» **Direction**: Copy the lines of the listing below word for word, omitting the pictures.
-- start Records for processing --
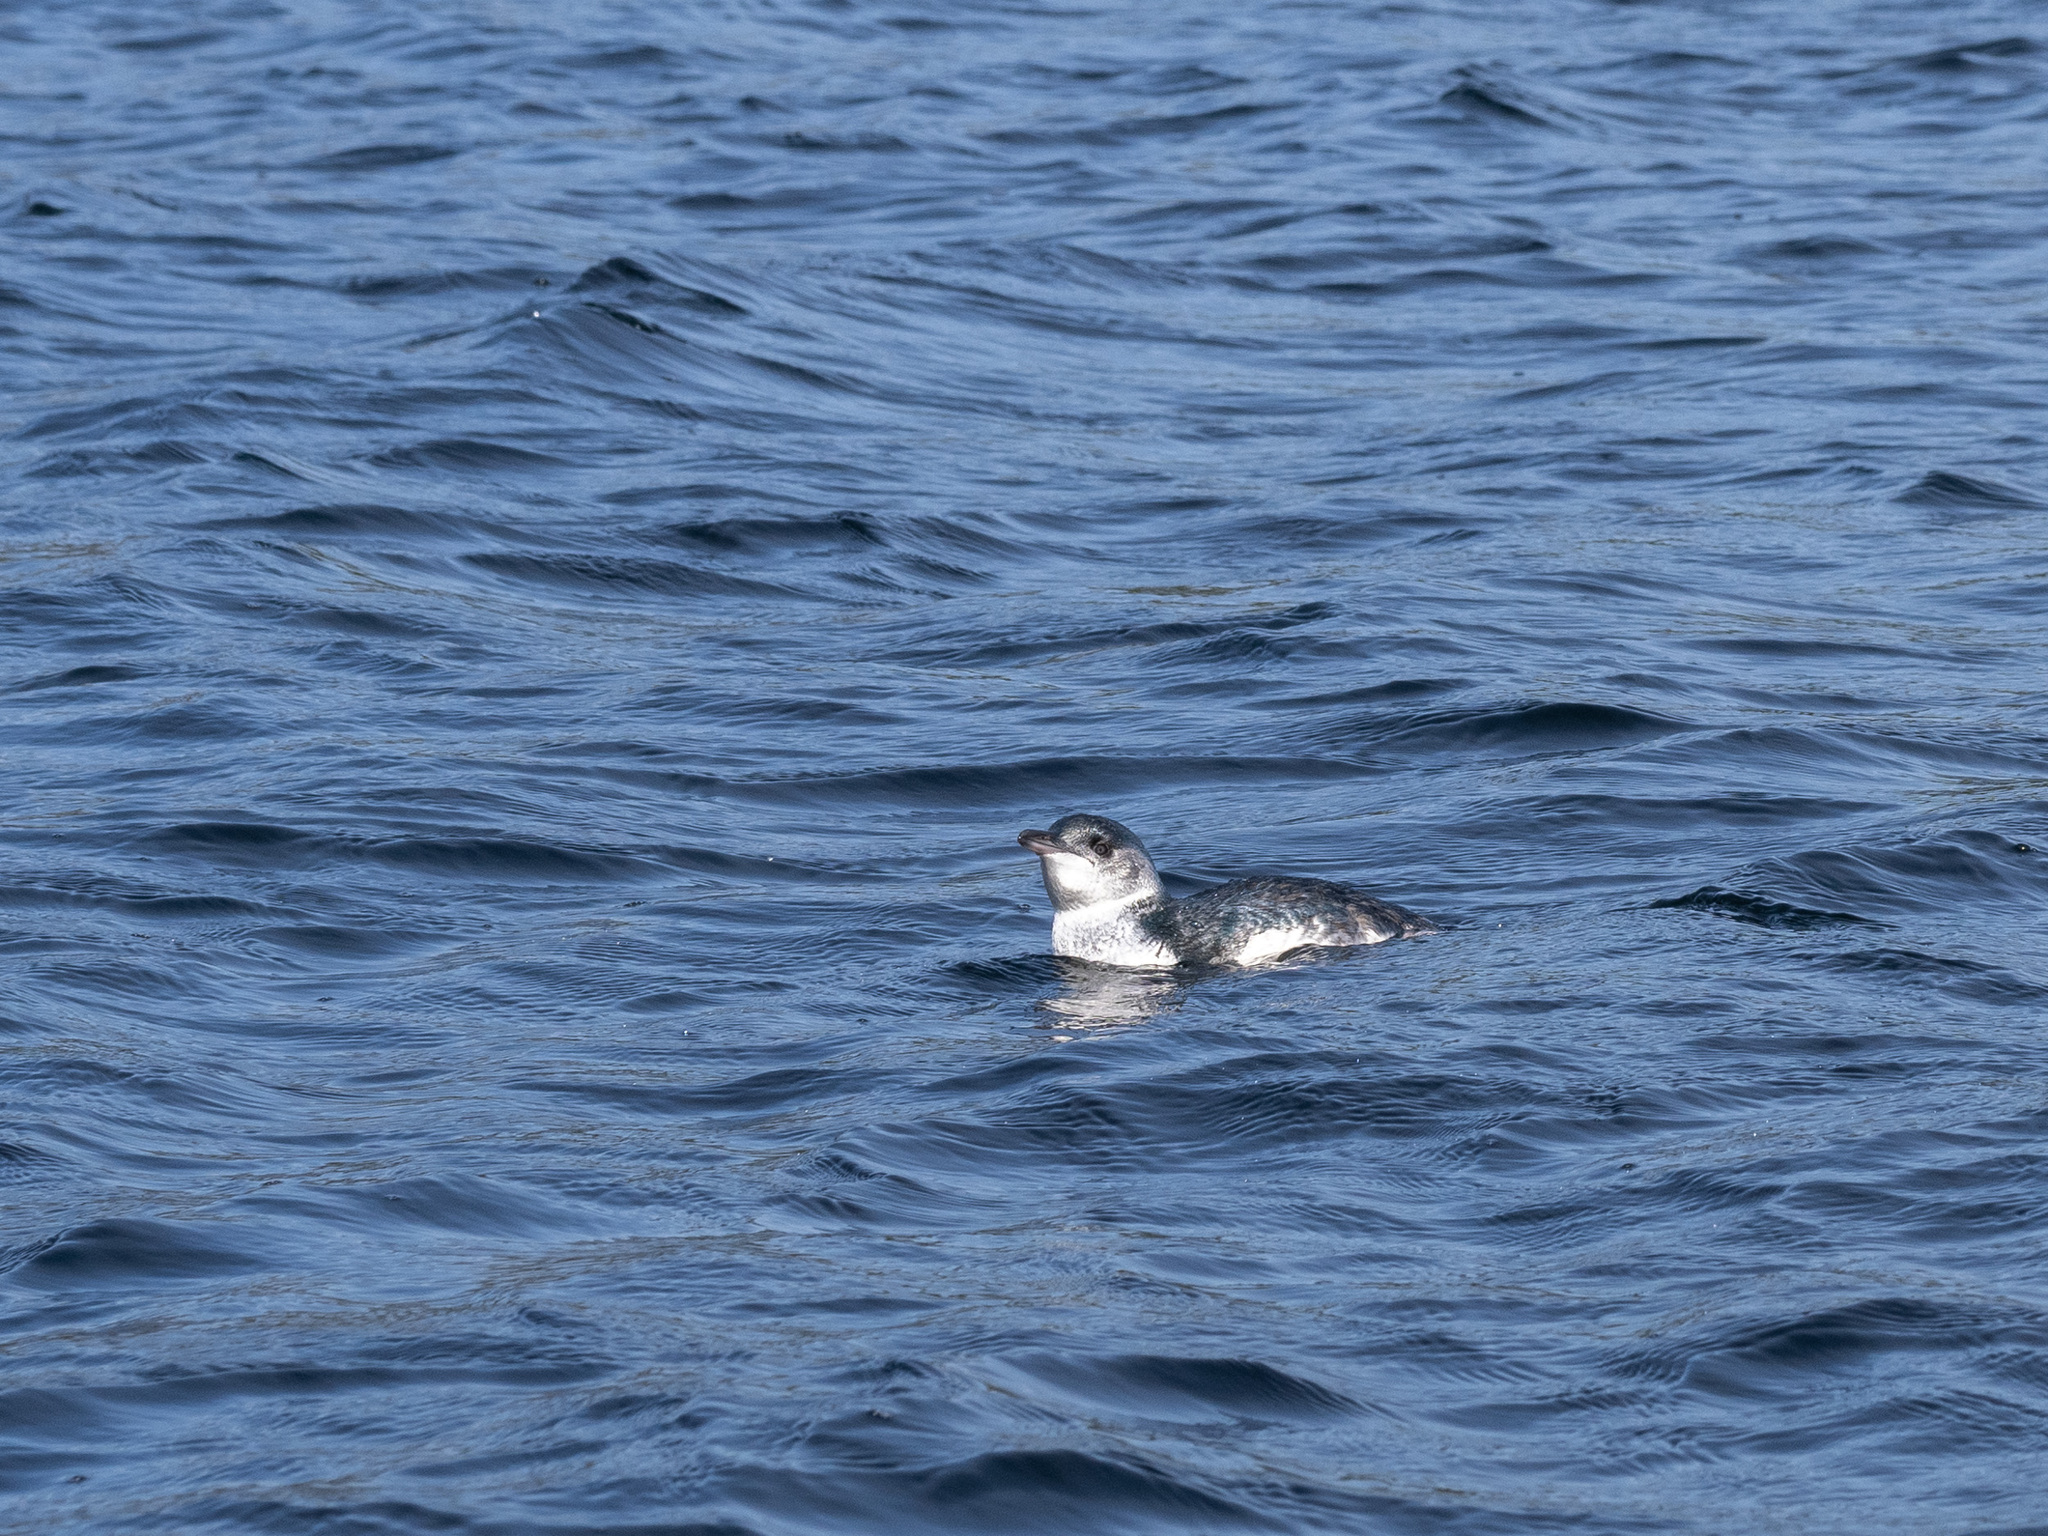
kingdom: Animalia
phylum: Chordata
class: Aves
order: Sphenisciformes
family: Spheniscidae
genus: Eudyptula
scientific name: Eudyptula minor
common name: Little penguin
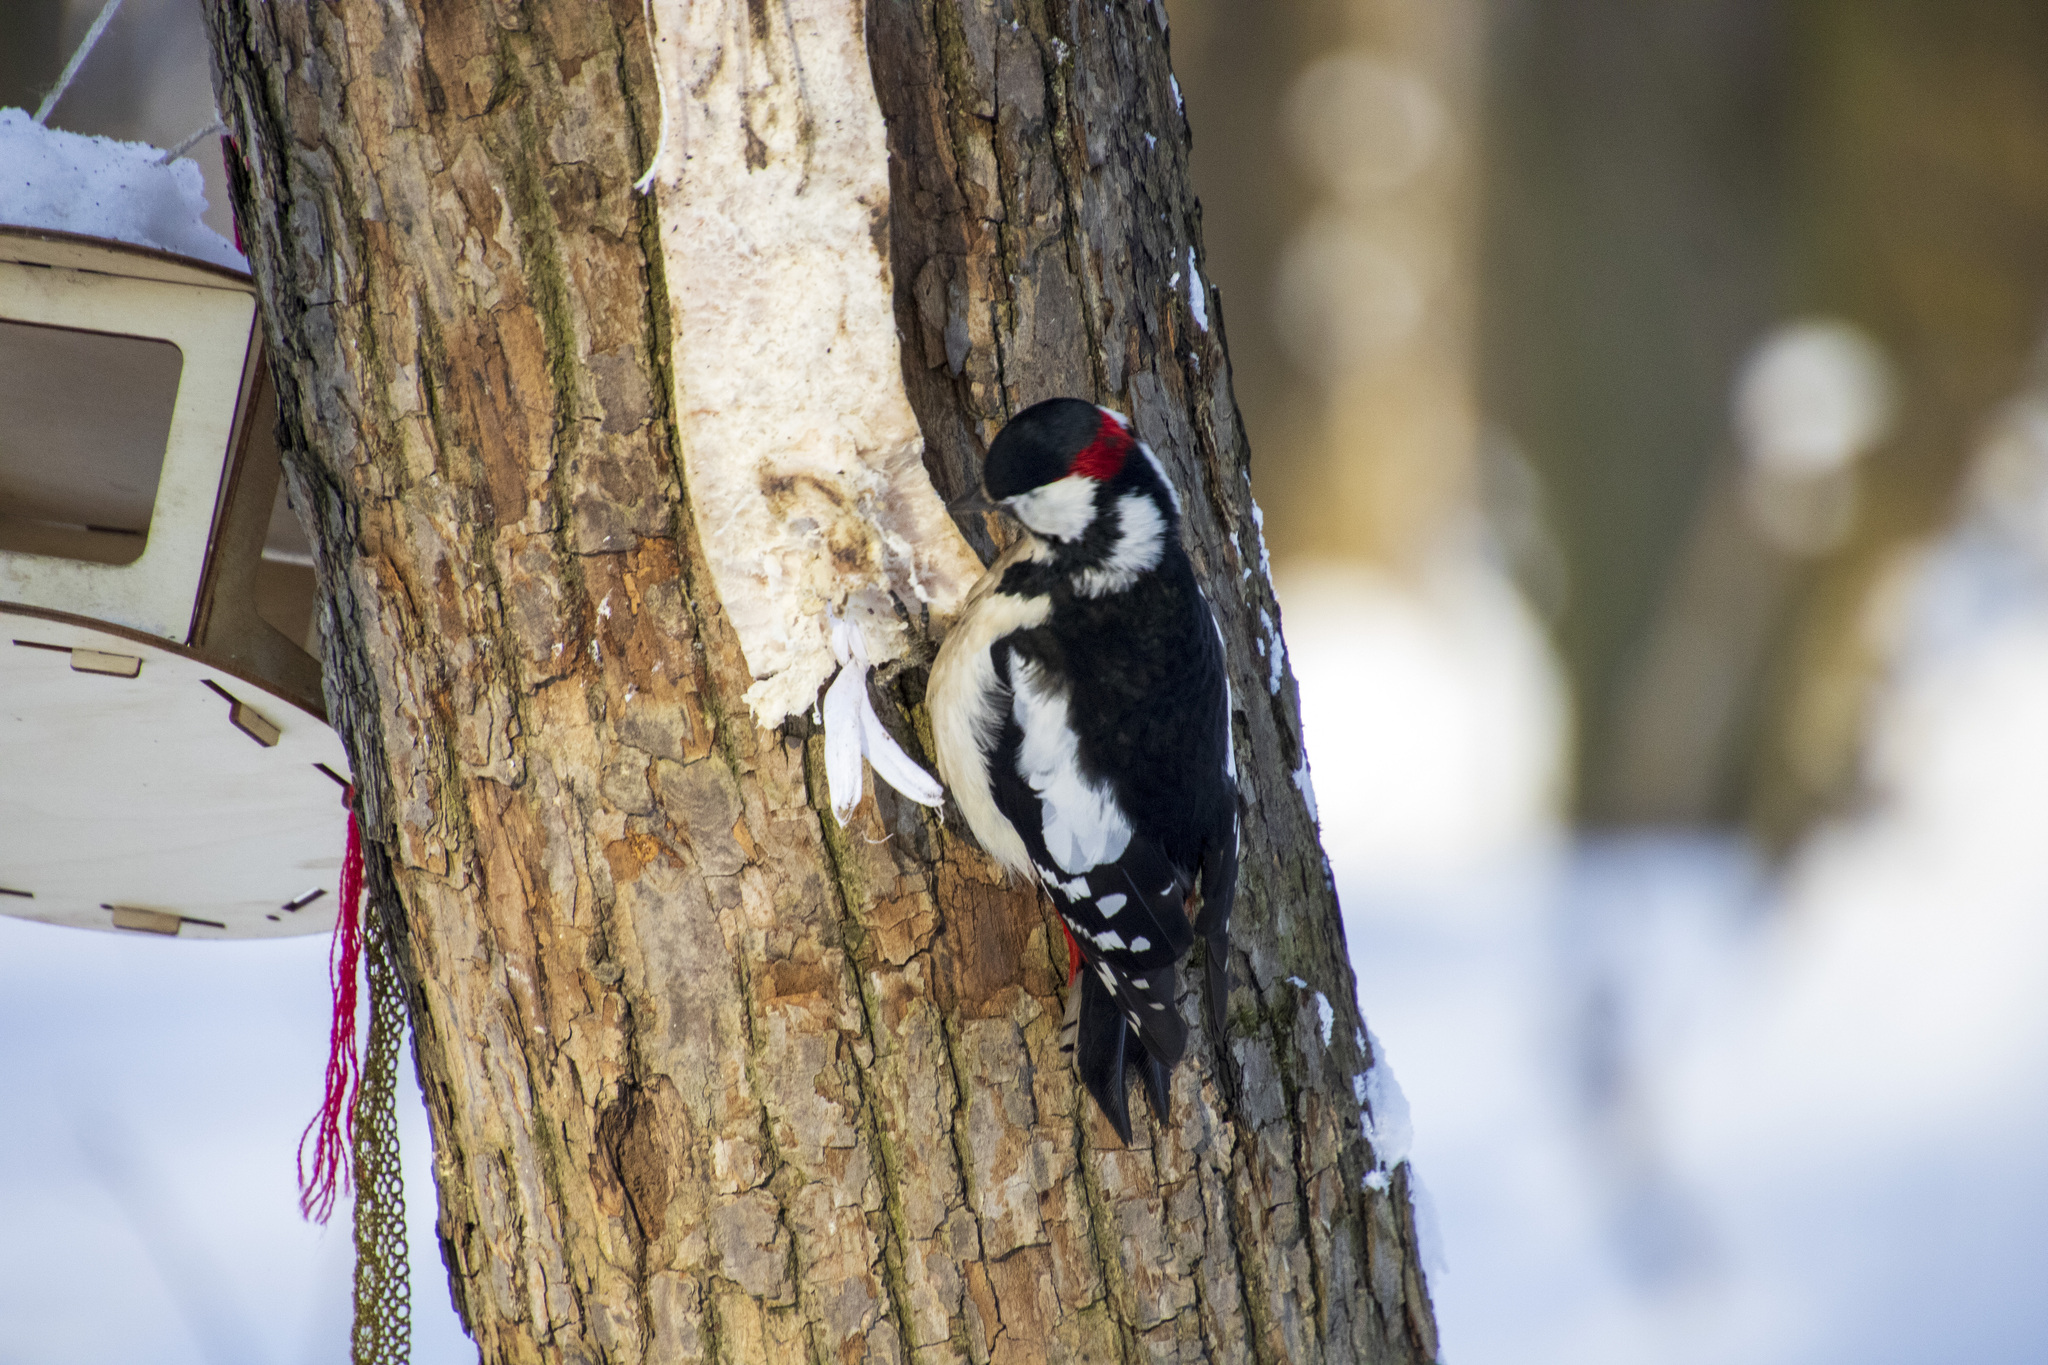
-- end Records for processing --
» **Output for this exercise**:
kingdom: Animalia
phylum: Chordata
class: Aves
order: Sphenisciformes
family: Spheniscidae
genus: Eudyptula
scientific name: Eudyptula minor
common name: Little penguin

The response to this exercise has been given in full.